Saturday, September 13, 2008

US IN BIG PUSH TO GET BIN LADEN

From NPR:

NPR has learned that the raid by helicopter-borne U.S. Special Operations forces in Pakistan last week was not an isolated incident but part of a three-phase plan, approved by President Bush, to strike at Osama bin Laden and top al-Qaida leadership.

The plan calls for a much more aggressive military campaign, said one source, familiar with the presidential order, which gives the green light for the military to take part in the operations. The plan represents an 11th-hour effort to hammer al-Qaida until the Bush administration leaves office, two government officials told NPR.

"Definitely, the gloves have come off," said a source who has been briefed on the plan. "This was only Phase 1 of three phases."

A second source said that lawmakers on Capitol Hill were briefed on the new plan shortly before The New York Times broke the story this week about the Special Operations raid from Afghanistan into Pakistan. The source also said that CIA personnel from around the world were being pulled into the Afghan-Pakistan border area, an intelligence-community "surge" to go after bin Laden and other al-Qaida figures.

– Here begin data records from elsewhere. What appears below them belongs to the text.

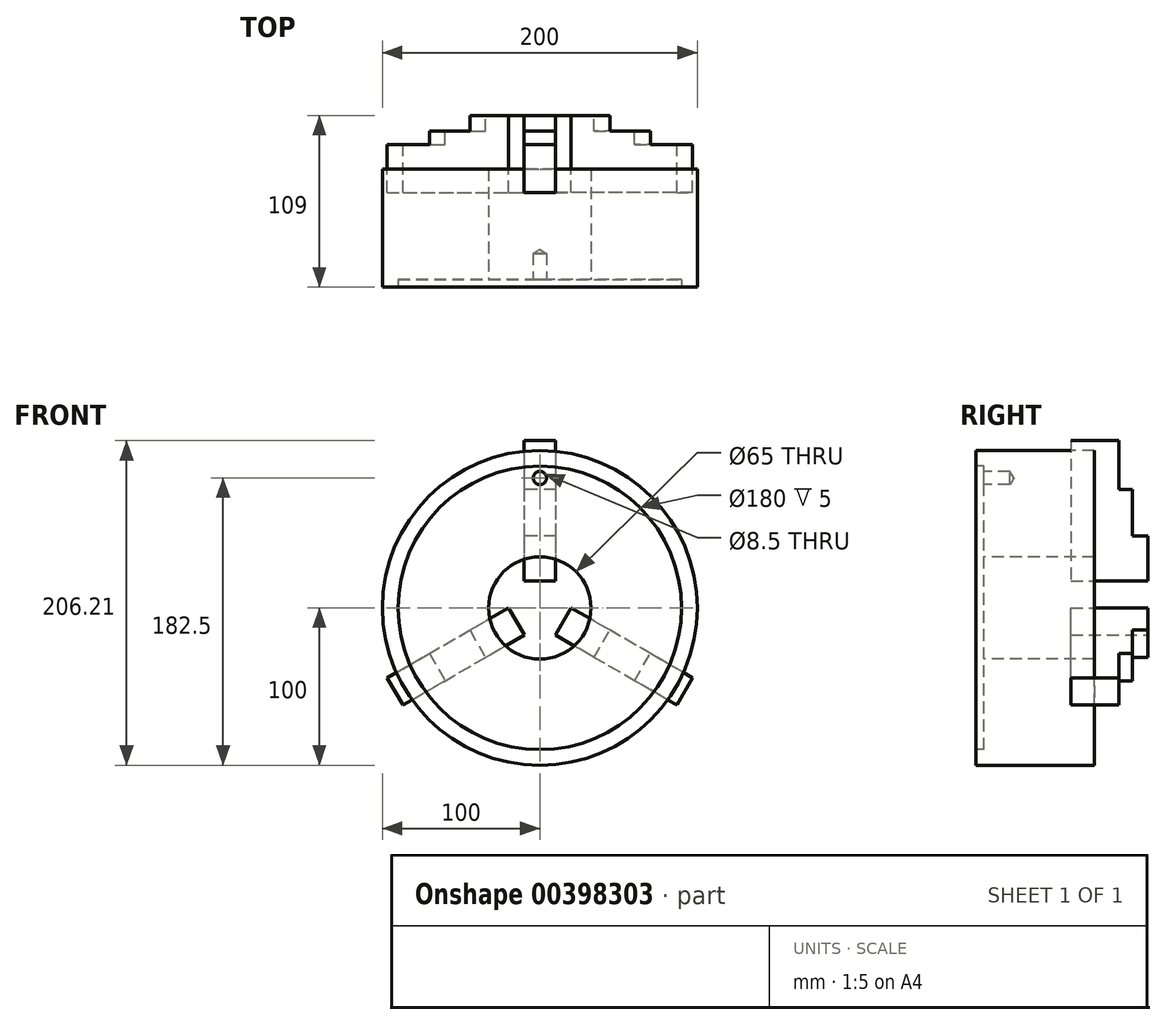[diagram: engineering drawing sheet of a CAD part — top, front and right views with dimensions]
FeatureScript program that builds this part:
annotation { "Feature Type Name" : "Feature", "Feature Type Description" : "" }
export const myFeature = defineFeature(function(context is Context, id is Id, definition is map)
    precondition{}
    {
        {
            var Q0;
            Q0=qCreatedBy(makeId("Front.planeOp"),FACE);
            var sketch = newSketch(context, id + "F0", { "sketchPlane" : qUnion([Q0])});
            skCircle(sketch, "E0", {"center": v(0, 0) * mm, "radius": 100 * mm});
            skCircle(sketch, "E1", {"center": v(0, 0) * mm, "radius": 90 * mm});
            skCircle(sketch, "E2", {"center": v(0, 0) * mm, "radius": 82.5 * mm, "construction": true});
            skCircle(sketch, "E3", {"center": v(0, 0) * mm, "radius": 32.5 * mm});
            skPoint(sketch, "E4", {"position": v(0, 82.5) * mm});
            skSolve(sketch);
        }
        {
            var Q0;
            Q0=makeQuery(id+"F0.imprint","IMPRINT",FACE,{"disambiguationData":[TD([[makeQuery(id+"F0.imprint","IMPRINT",EDGE,{"derivedFrom":sQuery(id+"F0.wireOp",EDGE,"E0")}),1.0]])]});
            var Q1;
            Q1=makeQuery(id+"F0.imprint","IMPRINT",FACE,{"disambiguationData":[TD([[makeQuery(id+"F0.imprint","IMPRINT",EDGE,{"derivedFrom":sQuery(id+"F0.wireOp",EDGE,"E1")}),1.0]])]});
            extrude(context, id + "F1", {"entities" : qUnion([Q0, Q1]), "oppositeDirection" : true, "depth" : 75 * mm});
        }
        {
            var Q0;
            Q0=makeQuery(id+"F0.imprint","IMPRINT",FACE,{"disambiguationData":[TD([[makeQuery(id+"F0.imprint","IMPRINT",EDGE,{"derivedFrom":sQuery(id+"F0.wireOp",EDGE,"E1")}),1.0]])]});
            extrude(context, id + "F2", {"entities" : qUnion([Q0]), "operationType" : NewBodyOperationType.REMOVE, "oppositeDirection" : true, "depth" : 5 * mm});
        }
        {
            var Q0;
            Q0=qCreatedBy(makeId("Right.planeOp"),FACE);
            var sketch = newSketch(context, id + "F3", { "sketchPlane" : qUnion([Q0])});
            skLineSegment(sketch, "E5.bottom", {"start": v(60.17, 106.2) * mm, "end": v(90.68, 106.2) * mm});
            skLineSegment(sketch, "E5.left", {"start": v(60.17, 106.2) * mm, "end": v(60.17, 17.1) * mm});
            skLineSegment(sketch, "E5.right", {"start": v(90.68, 106.2) * mm, "end": v(90.68, 75.21) * mm});
            skLineSegment(sketch, "E6.bottom", {"start": v(90.68, 75.21) * mm, "end": v(99.26, 75.21) * mm});
            skLineSegment(sketch, "E6.left", {"start": v(99.26, 75.21) * mm, "end": v(99.26, 45.6) * mm});
            skLineSegment(sketch, "E7.bottom", {"start": v(99.26, 45.6) * mm, "end": v(109, 45.6) * mm});
            skLineSegment(sketch, "E7.top", {"start": v(60.17, 17.1) * mm, "end": v(109, 17.1) * mm});
            skLineSegment(sketch, "E7.right", {"start": v(109, 45.6) * mm, "end": v(109, 17.1) * mm});
            skLineSegment(sketch, "E8.0", {"start": v(0, -100) * mm, "end": v(0, 100) * mm});
            skSolve(sketch);
        }
        {
            var Q0;
            {var subQ1=sQuery(id+"F3.wireOp",EDGE,"E5.bottom");Q0=makeQuery(id+"F3.imprint","IMPRINT",FACE,{"disambiguationData":[TD([[makeQuery(id+"F3.imprint","IMPRINT",EDGE,{"derivedFrom":subQ1}),-1.0]])]});}
            var Q1;
            {var subQ0=sQuery(id+"F3.wireOp",EDGE,"E5.right");var subQ1=sQuery(id+"F3.wireOp",EDGE,"E5.top");var subQ2=makeQuery(id+"F3.imprint","INTERSECT",VERTEX,{"derivedFrom":[subQ1,subQ0]});Q1=makeQuery(id+"F3.imprint","IMPRINT",FACE,{"disambiguationData":[TD([[makeQuery(id+"F3.imprint","IMPRINT",EDGE,{"disambiguationData":[TD([[subQ2,1.0]])],"derivedFrom":subQ1}),1.0]])]});}
            var Q2;
            {var subQ1=sQuery(id+"F3.wireOp",EDGE,"E5.top");var subQ5=sQuery(id+"F3.wireOp",EDGE,"E5.right");var subQ6=makeQuery(id+"F3.imprint","INTERSECT",VERTEX,{"derivedFrom":[subQ1,subQ5]});Q2=makeQuery(id+"F3.imprint","IMPRINT",FACE,{"disambiguationData":[TD([[makeQuery(id+"F3.imprint","IMPRINT",EDGE,{"disambiguationData":[TD([[subQ6,1.0]])],"derivedFrom":subQ1}),-1.0]])]});}
            var Q3;
            {var subQ4=sQuery(id+"F3.wireOp",EDGE,"E6.top");Q3=makeQuery(id+"F3.imprint","IMPRINT",FACE,{"disambiguationData":[TD([[makeQuery(id+"F3.imprint","IMPRINT",EDGE,{"derivedFrom":subQ4}),-1.0]])]});}
            var Q4;
            {var subQ0=sQuery(id+"F3.wireOp",EDGE,"E6.top");Q4=makeQuery(id+"F3.imprint","IMPRINT",FACE,{"disambiguationData":[TD([[makeQuery(id+"F3.imprint","IMPRINT",EDGE,{"derivedFrom":subQ0}),1.0]])]});}
            extrude(context, id + "F4", {"entities" : qUnion([Q0, Q1, Q2, Q3, Q4]), "endBound" : BoundingType.SYMMETRIC, "depth" : 20 * mm});
        }
        {
            var Q0;
            Q0=makeQuery(id+"F4.opExtrude","SWEPT_BODY",BODY,{"disambiguationData":[OSD([sQuery(id+"F3.wireOp",EDGE,"E5.bottom"),sQuery(id+"F3.wireOp",EDGE,"E5.left"),sQuery(id+"F3.wireOp",EDGE,"E5.right"),sQuery(id+"F3.wireOp",EDGE,"E6.bottom"),sQuery(id+"F3.wireOp",EDGE,"E6.left"),sQuery(id+"F3.wireOp",EDGE,"E7.bottom"),sQuery(id+"F3.wireOp",EDGE,"E7.top"),sQuery(id+"F3.wireOp",EDGE,"E7.right")])]});
            var Q1;
            Q1=makeQuery(id+"F1.opExtrude","SWEPT_FACE",FACE,{"disambiguationData":[OSD([sQuery(id+"F0.wireOp",EDGE,"E3")])]});
            circularPattern(context, id + "F5", {"entities" : qUnion([Q0]), "axis" : qUnion([Q1]), "angle" : 360 * degree, "instanceCount" : 3, "equalSpace" : true});
        }
        {
            var Q0;
            Q0=sQuery(id+"F0.wireOp",VERTEX,"E4");
            var Q1;
            Q1=makeQuery(id+"F1.opExtrude","SWEPT_BODY",BODY,{"disambiguationData":[OSD([sQuery(id+"F0.wireOp",EDGE,"E0"),sQuery(id+"F0.wireOp",EDGE,"E3")])]});
            hole(context, id + "F6", {"style" : HoleStyle.SIMPLE, "endStyle" : HoleEndStyle.BLIND, "standardTappedOrClearance" : lookupTablePath({ "standard" : "ISO", "engagement" : "75%", "pitch" : "1.5 mm", "size" : "M10", "type" : "Tapped" }), "standardBlindInLast" : lookupTablePath({ "standard" : "ISO", "engagement" : "75%", "pitch" : "1.5 mm", "size" : "M10", "type" : "Tapped" }), "holeDiameter" : 8.5 * mm, "showTappedDepth" : true, "holeDepth" : 16.5 * mm, "isTappedThrough" : true, "tappedDepth" : 12 * mm, "tapClearance" : 3, "locations" : qUnion([Q0]), "scope" : qUnion([Q1]), "majorDiameter" : 10 * mm});
        }
    });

The raid last week by an elite U.S. Navy SEAL team was a planned operation that took place miles inside Pakistan and led to the deaths of at least nine and as many as 20 individuals — some of them civilians. Sources say the raid was part of a "snatch and grab" operation aimed at Taliban or al-Qaida figures.

A powerful AC-130 gunship, essentially a flying battleship, was used in the operation. The SEAL team members were flown out of Pakistan by helicopter into Afghanistan. A western military source says a SEAL team remains on standby for similar missions on short notice.

"They were definitely after al-Qaida forces," said one of the sources. "But the bleedover between those two," he added, referring to the Taliban, "is significant."